* WHAT TO DO *
Can you retype everything from "Another one of" down to "I finished it." in the review of the World's Fair novel, word for word?

* DOCUMENT SEGMENT *
BEGIN
Another one of the novel’s charms is that it depicts that historical period in New York extremely vividly, making even Edgar’s visits to the local stores with his mother come to life. I found myself fascinated by the descriptions of daily life, and of course the World's Fair from which the novel takes its title. Whilst there is nothing ground-breaking going on here, it is very accomplished piece of work that engages you and draws you into its world. It's also not often that I find myself reading a novel that feels warm and nostalgic, and so I have been thinking about it regularly since I finished it.
END
* GIVEN INFORMATION *
BEGIN
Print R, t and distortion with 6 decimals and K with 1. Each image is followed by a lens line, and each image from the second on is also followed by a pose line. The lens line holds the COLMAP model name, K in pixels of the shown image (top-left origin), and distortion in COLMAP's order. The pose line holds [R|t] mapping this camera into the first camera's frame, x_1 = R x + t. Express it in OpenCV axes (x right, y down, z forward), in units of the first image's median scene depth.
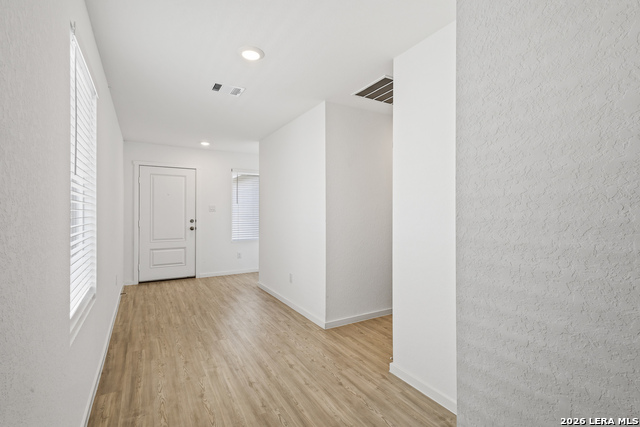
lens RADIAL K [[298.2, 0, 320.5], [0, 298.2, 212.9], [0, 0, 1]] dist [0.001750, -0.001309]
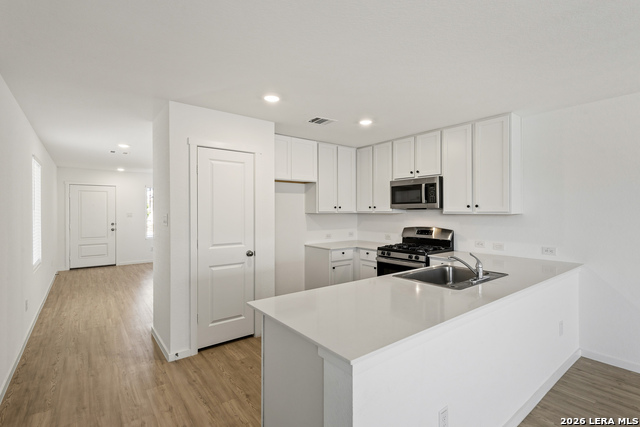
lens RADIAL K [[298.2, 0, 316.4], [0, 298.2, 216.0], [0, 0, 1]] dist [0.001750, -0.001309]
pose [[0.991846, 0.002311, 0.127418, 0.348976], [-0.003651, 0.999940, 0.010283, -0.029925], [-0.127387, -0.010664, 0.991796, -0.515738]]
END
* SOLUTION TO THE PROBLEM *
Another one of the novel’s charms is that it depicts that historical period in New York extremely vividly, making even Edgar’s visits to the local stores with his mother come to life. I found myself fascinated by the descriptions of daily life, and of course the World's Fair from which the novel takes its title. Whilst there is nothing ground-breaking going on here, it is very accomplished piece of work that engages you and draws you into its world. It's also not often that I find myself reading a novel that feels warm and nostalgic, and so I have been thinking about it regularly since I finished it.